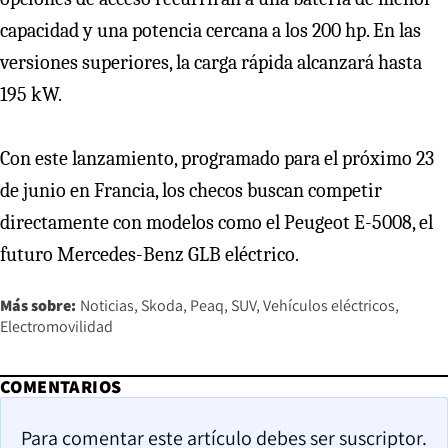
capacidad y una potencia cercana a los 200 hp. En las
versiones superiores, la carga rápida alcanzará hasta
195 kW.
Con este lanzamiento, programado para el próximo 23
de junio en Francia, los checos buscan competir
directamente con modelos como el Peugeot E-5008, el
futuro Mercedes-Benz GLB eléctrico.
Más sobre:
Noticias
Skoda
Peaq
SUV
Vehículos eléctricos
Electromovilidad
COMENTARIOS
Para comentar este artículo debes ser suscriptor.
● ● ●
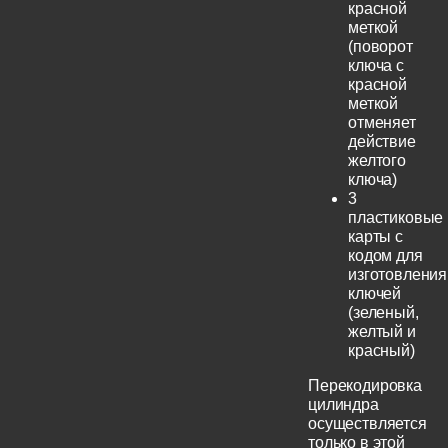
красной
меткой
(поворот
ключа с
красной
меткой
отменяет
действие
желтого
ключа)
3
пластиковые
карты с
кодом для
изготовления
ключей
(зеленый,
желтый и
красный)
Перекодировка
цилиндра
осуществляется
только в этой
● ● ●
◆ **Task prompt**
What lines of the material above include "este"? Copy each one.

◆ **Your response**
Con este lanzamiento, programado para el próximo 23
Para comentar este artículo debes ser suscriptor.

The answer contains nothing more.